The ‘Weinstein Era’ of Test Samples Is in (Slow) Decline
Research from south east Asia in general (and China in particular) often features test examples that are problematic to republish in a review article, because they feature material that is a little ‘spicy’.
Whether this is because research scientists in that part of the world are seeking to garner attention for their output is up for debate; but for the last 18 months, an increasing number of papers around generative AI (image and/or video) have defaulted to using young and scantily-clad women and girls in project examples. Borderline NSFW examples of this include UniAnimate, ControlNext, and even very ‘dry’ papers such as Evaluating Motion Consistency by Fréchet Video Motion Distance (FVMD).
This follows the general trends of subreddits and other communities that have gathered around Latent Diffusion Models (LDMs), where Rule 34 remains very much in evidence.
Celebrity Face-Off
This type of inappropriate example overlaps with the growing recognition that AI processes should not arbitrarily exploit celebrity likenesses – particularly in studies that uncritically use examples featuring attractive celebrities, often female, and place them in questionable contexts.

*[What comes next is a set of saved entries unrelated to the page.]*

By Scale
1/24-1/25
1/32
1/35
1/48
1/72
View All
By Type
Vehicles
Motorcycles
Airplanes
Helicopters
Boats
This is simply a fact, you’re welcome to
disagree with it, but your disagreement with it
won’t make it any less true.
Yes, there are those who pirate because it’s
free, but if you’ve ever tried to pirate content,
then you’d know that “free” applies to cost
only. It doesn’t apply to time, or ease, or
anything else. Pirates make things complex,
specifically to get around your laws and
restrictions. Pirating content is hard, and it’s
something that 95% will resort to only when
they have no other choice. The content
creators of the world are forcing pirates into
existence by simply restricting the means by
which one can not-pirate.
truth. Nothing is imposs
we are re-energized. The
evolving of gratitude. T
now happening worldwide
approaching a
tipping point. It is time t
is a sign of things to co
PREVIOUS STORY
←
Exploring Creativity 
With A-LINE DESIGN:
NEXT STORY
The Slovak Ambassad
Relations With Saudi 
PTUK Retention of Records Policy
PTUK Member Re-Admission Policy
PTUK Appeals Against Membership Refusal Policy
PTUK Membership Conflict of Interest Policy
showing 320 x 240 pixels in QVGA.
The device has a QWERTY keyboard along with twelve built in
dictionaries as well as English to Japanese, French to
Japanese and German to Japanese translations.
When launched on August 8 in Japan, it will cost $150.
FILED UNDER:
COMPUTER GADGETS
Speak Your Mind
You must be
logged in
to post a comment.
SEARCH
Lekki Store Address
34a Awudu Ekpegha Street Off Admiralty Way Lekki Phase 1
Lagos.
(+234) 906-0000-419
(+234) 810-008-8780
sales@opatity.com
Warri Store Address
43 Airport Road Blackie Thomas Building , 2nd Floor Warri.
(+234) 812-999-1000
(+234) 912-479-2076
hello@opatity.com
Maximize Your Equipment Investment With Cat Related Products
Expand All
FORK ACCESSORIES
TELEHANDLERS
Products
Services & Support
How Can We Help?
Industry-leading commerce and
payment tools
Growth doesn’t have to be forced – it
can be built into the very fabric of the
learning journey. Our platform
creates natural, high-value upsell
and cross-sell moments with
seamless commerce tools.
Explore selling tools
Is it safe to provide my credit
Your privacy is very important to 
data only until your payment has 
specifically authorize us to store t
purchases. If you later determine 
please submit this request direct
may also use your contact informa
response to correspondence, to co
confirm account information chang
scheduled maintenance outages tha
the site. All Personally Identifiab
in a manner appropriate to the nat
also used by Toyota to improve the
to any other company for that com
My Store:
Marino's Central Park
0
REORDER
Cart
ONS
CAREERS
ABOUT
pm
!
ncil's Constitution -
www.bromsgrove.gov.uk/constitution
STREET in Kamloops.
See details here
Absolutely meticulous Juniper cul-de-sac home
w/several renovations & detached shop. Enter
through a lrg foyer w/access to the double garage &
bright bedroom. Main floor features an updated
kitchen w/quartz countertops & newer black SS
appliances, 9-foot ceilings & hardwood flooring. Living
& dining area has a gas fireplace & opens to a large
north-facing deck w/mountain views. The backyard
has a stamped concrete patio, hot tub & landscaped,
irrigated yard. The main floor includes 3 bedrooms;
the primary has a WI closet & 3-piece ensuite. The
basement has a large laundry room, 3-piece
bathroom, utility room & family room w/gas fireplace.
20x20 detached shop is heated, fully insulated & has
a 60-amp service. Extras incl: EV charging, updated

One example is AnyDressing, which, besides featuring very young anime-style female characters, also liberally uses the identities of classic celebrities such as Marilyn Monroe, and current ones such as Ann Hathaway (who has denounced this kind of usage quite vocally).
In western papers, this particular practice has been notably in decline throughout 2024, led by the larger releases from FAANG and other high-level research bodies such as OpenAI. Critically aware of the potential for future litigation, these major corporate players seem increasingly unwilling to represent even fictional photorealistic people.
Though the systems they are creating (such as Imagen and Veo2) are clearly capable of such output, examples from western generative AI projects now trend towards ‘cute’, Disneyfied and extremely ‘safe’ images and videos.
Face-Washing
In the western CV literature, this disingenuous approach is particularly in evidence for customization systems – methods which are capable of creating consistent likenesses of a particular person across multiple examples (i.e., like LoRA and the older DreamBooth).
Examples include orthogonal visual embedding, LoRA-Composer, Google’s InstructBooth, and a multitude more.
However, the rise of the ‘cute example’ is seen in other CV and synthesis research strands, in projects such as Comp4D, V3D, DesignEdit, UniEdit, FaceChain (which concedes to more realistic user expectations on its GitHub page), and DPG-T2I, among many others.
The ease with which such systems (such as LoRAs) can be created by home users with relatively modest hardware has led to an explosion of freely-downloadable celebrity models at the civit.ai domain and community. Such illicit usage remains possible through the open sourcing of architectures such as Stable Diffusion and Flux.
Though it is often possible to punch through the safety features of generative text-to-image (T2I) and text-to-video (T2V) systems to produce material banned by a platform’s terms of use, the gap between the restricted capabilities of the best systems (such as RunwayML and Sora), and the unlimited capabilities of the merely performant systems (such as Stable Video Diffusion, CogVideo and local deployments of Hunyuan), is not really closing, as many believe.
Rather, these proprietary and open-source systems, respectively, threaten to become equally useless: expensive and hyperscale T2V systems may become excessively hamstrung due to fears of litigation, while the lack of licensing infrastructure and dataset oversight in open source systems could lock them entirely out of the market as more stringent regulations take hold.